This DOES make it the biggest GPU silicon AMD (or ATI) has ever made, beating HD 2900XT at 420mm^2.
This also means that it will be at least 20% bigger than Tahiti's 352mm^2.
It seems that:
15-25% more shaders/TMUs
and
48 ROPs
(or even more shaders/TMUs while still having only 32 ROPs which might hurt @ higher resolutions with AA)
is just about what AMD can do with this increase in silicon die size, without some other magical optimizations or expansions (remember, HD 4890 was actually LARGER than HD 4870 despite having practically identical GPU layout).
It certainly does seem like 30% increase in performance is not out of reach, as long as AMD is willing to allow a 300W TDP headroom on this single-GPU card.
However, I'd expect a modest TDP ceiling, and a 20% increase out of the box rather than 30%... because going anywhere close to 300W is just pushing it too hard. There are too many risks (longevity, warranty, noise, notoriety of heat output, etc..) for this to become a practically viable option.
25% increase at 265W might, just might be possible. AMD did it really nicely with Bonaire, after all, so I think they can do it (hint, that is, beat GTX 780).

▶ [EXERCISES TO COMPLETE]
a: In the GPU comment, what die size is given for the HD 2900XT?
b: List every graphics card or GPU named in the GPU comment.
c: Please rewrite the paragraph of the GPU comment that begins "However, I'd expect a modest TDP ceiling" as a short bulleted list, keeping its main facts.

▶ [DATA PROVIDED]
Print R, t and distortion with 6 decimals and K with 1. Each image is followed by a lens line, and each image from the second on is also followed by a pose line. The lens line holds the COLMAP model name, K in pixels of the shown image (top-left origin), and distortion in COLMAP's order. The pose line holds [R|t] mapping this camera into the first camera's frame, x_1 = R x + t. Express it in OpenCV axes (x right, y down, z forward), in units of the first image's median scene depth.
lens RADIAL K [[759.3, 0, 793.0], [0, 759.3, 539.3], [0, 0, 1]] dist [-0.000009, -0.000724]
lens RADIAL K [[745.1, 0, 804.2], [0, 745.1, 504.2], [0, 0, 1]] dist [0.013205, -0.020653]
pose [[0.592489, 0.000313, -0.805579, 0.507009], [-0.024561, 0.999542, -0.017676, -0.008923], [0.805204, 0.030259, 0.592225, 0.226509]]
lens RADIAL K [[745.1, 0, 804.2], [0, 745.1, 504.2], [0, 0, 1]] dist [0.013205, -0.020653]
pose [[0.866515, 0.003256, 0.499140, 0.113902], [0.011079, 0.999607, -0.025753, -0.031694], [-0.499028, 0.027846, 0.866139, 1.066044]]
* * *
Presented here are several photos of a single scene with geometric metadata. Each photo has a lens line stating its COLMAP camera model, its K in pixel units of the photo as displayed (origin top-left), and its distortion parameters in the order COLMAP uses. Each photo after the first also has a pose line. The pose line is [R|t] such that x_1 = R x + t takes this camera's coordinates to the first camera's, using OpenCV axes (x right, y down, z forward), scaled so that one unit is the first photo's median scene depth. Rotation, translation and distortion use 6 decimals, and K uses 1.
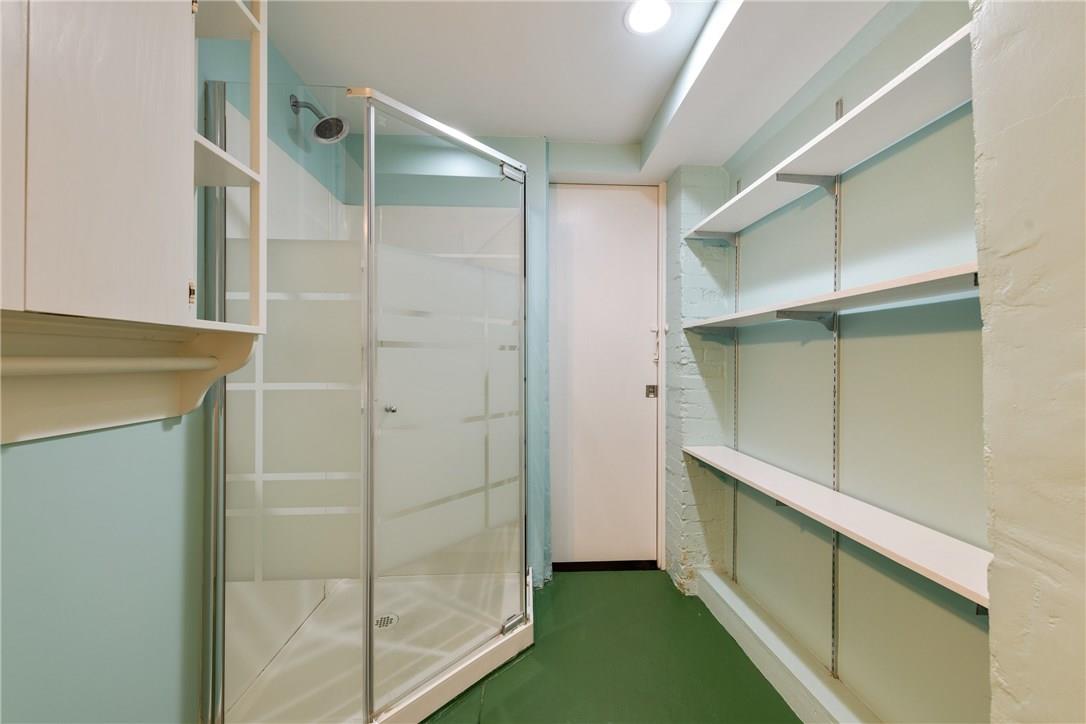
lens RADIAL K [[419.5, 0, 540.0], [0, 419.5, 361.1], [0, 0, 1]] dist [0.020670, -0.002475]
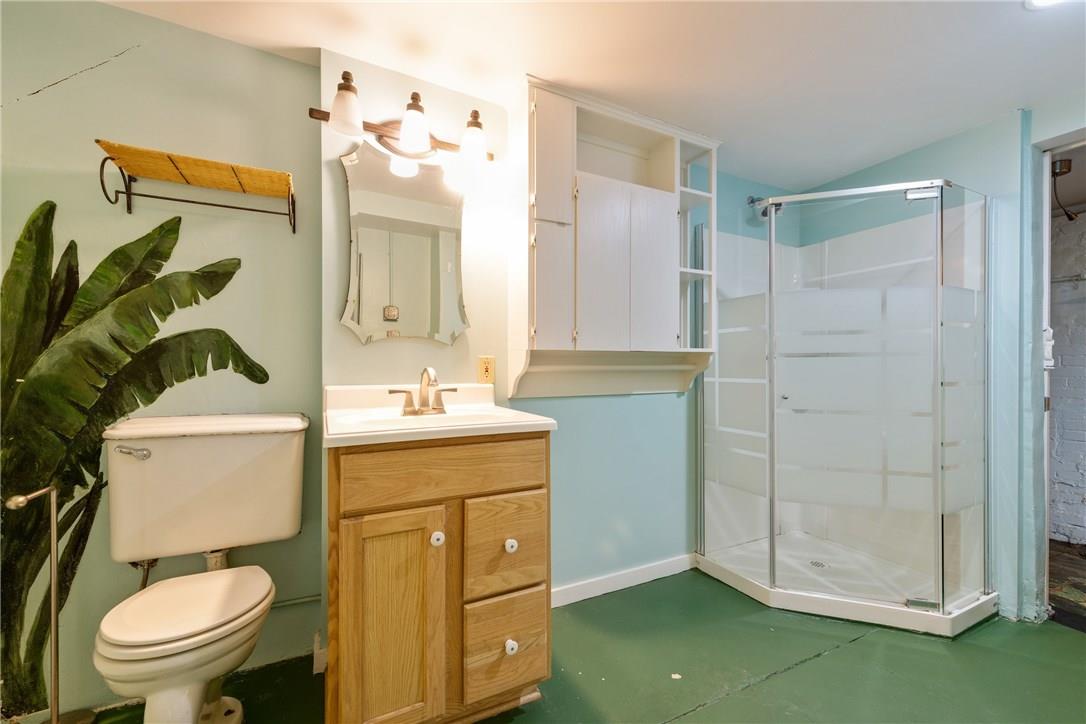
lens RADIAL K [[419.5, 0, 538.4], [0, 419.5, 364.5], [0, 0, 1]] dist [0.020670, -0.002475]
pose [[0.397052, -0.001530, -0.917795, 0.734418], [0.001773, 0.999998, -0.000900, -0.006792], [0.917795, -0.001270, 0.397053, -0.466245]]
---
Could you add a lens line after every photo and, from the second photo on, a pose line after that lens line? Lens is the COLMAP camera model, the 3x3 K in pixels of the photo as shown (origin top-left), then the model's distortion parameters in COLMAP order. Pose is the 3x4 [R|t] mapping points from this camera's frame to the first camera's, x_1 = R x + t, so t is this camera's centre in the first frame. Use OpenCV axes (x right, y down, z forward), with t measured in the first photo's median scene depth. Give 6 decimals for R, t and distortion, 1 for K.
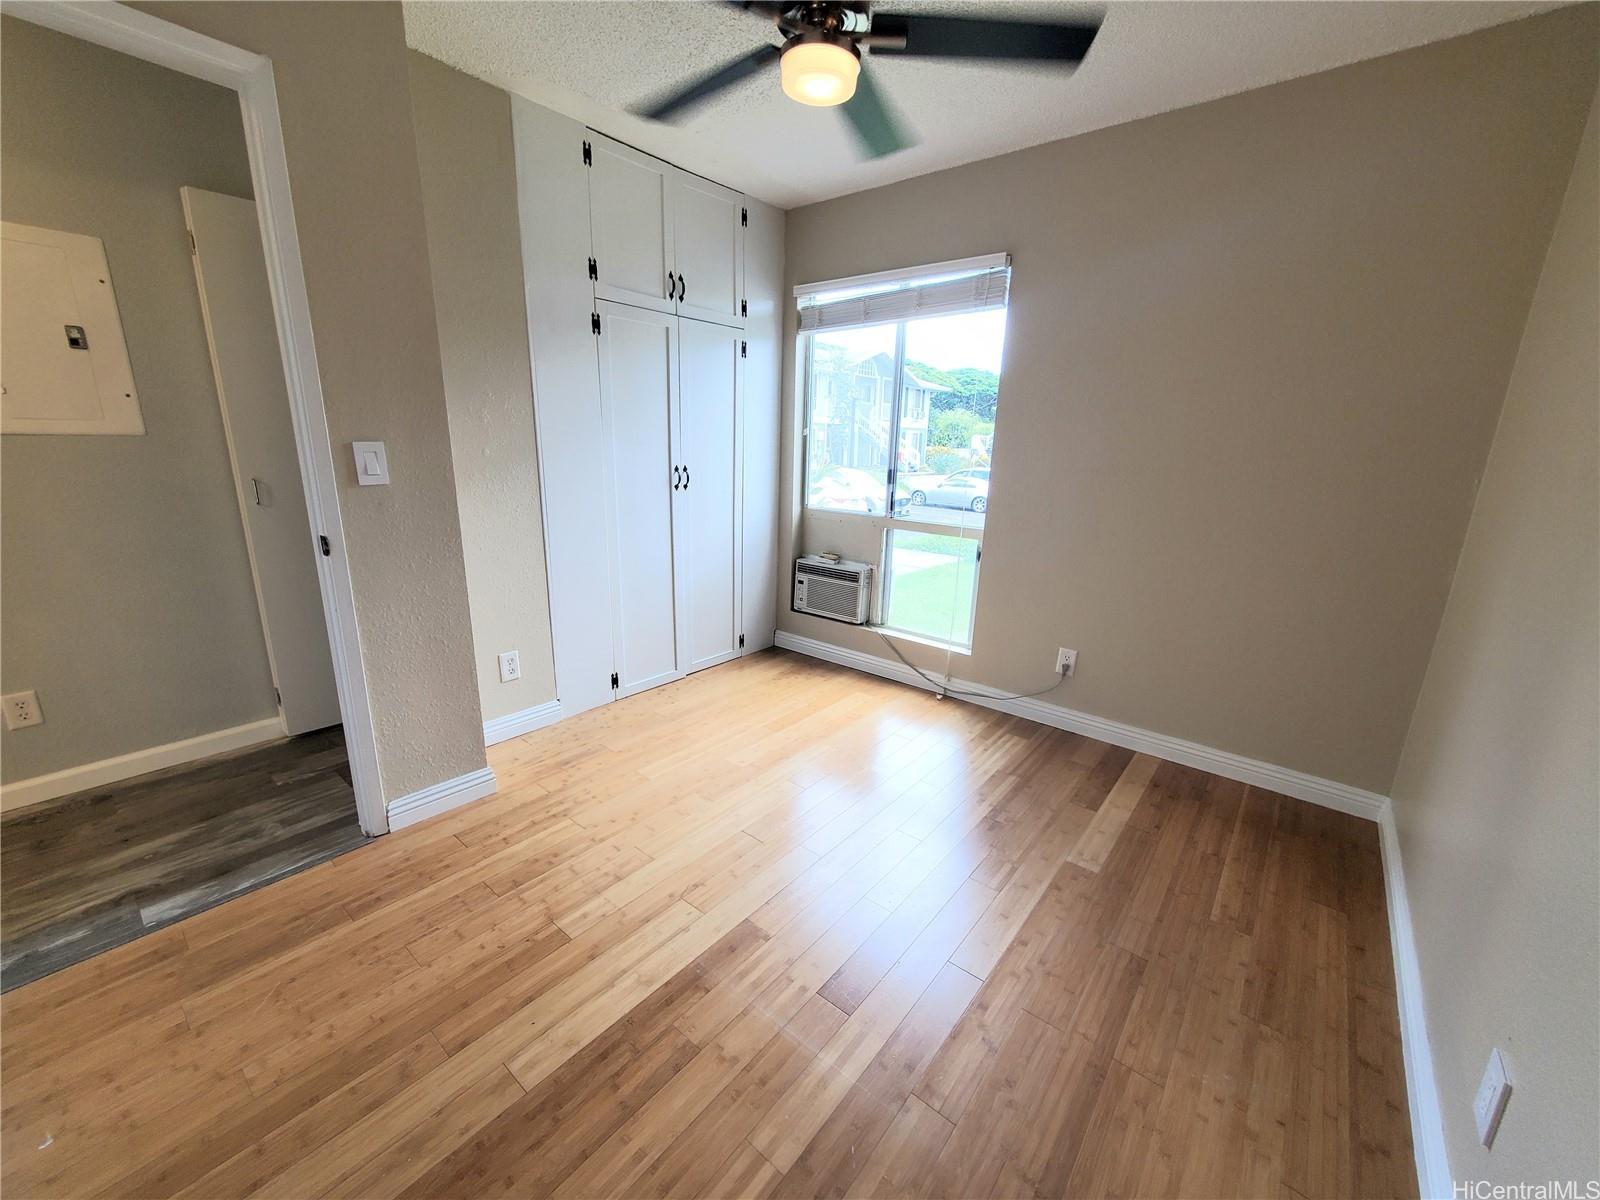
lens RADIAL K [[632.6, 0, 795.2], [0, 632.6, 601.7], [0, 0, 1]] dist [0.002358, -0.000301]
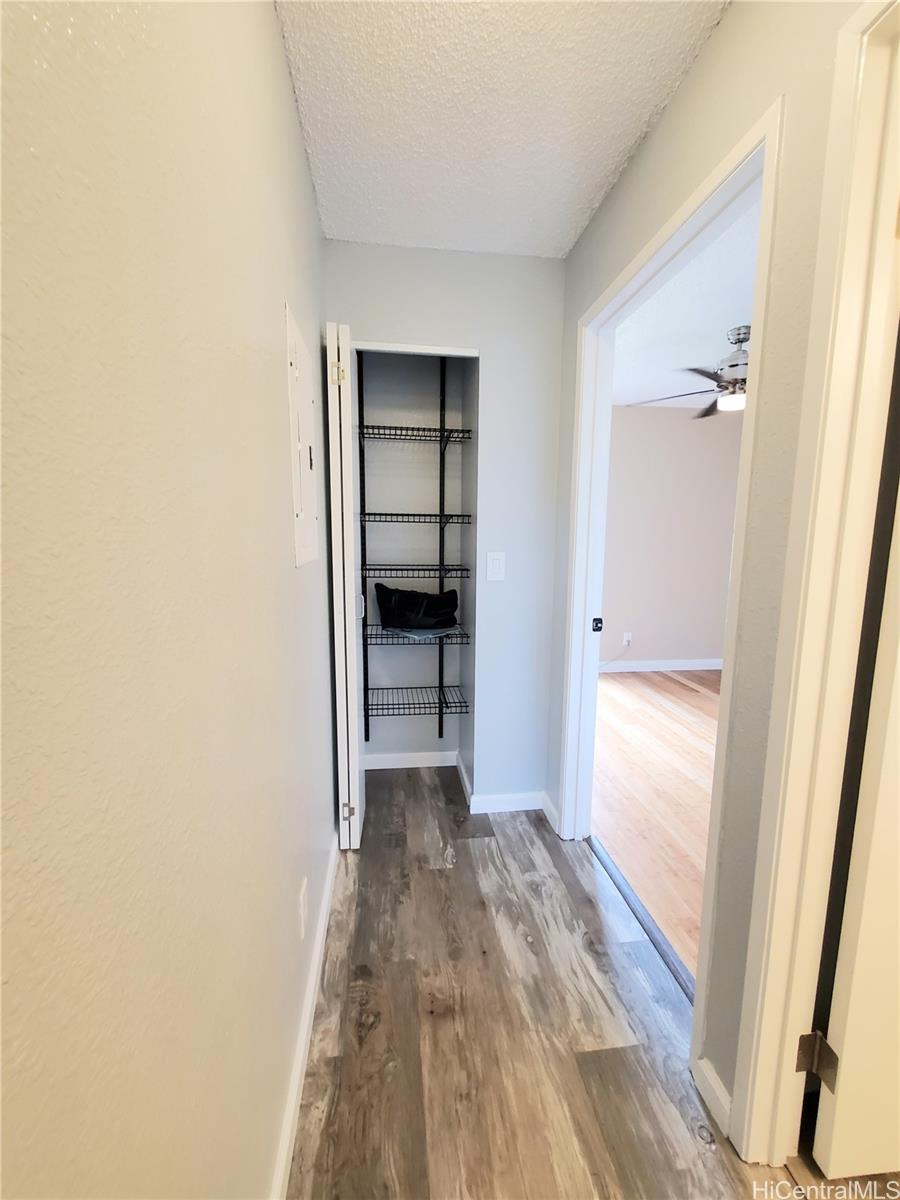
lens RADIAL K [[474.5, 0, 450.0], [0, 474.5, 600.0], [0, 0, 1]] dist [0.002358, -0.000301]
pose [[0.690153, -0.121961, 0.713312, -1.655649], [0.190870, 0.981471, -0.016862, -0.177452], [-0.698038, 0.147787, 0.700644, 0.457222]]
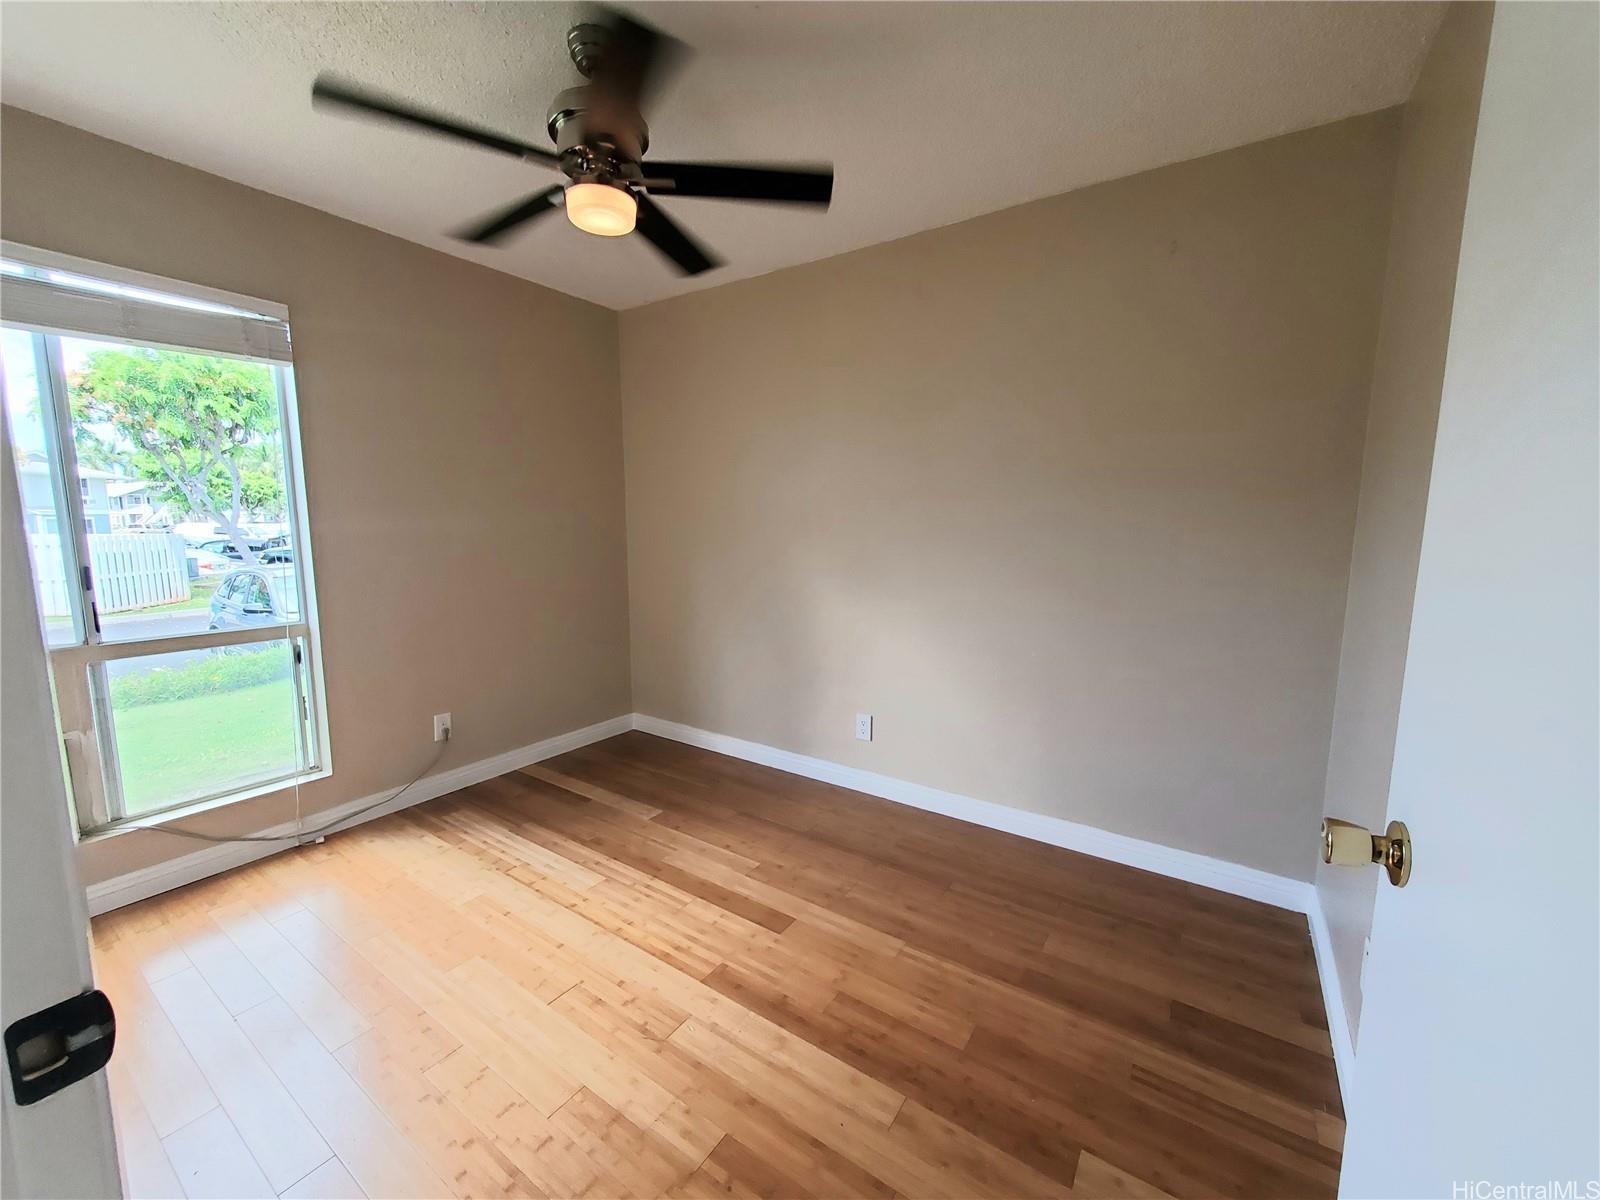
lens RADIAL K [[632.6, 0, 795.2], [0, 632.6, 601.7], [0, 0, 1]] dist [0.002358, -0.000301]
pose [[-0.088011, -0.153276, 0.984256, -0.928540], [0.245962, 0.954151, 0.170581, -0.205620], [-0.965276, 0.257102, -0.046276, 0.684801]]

▶ [LIST OF ANSWERS]
a: 420mm^2

b: HD 2900XT, Tahiti, HD 4890, HD 4870, Bonaire, GTX 780

c:
- Expects a modest TDP ceiling and a 20% out-of-the-box increase, not 30%.
- Going anywhere close to 300W would push the card too hard.
- Too many risks (longevity, warranty, noise, notoriety of heat output, etc.) make that impractical.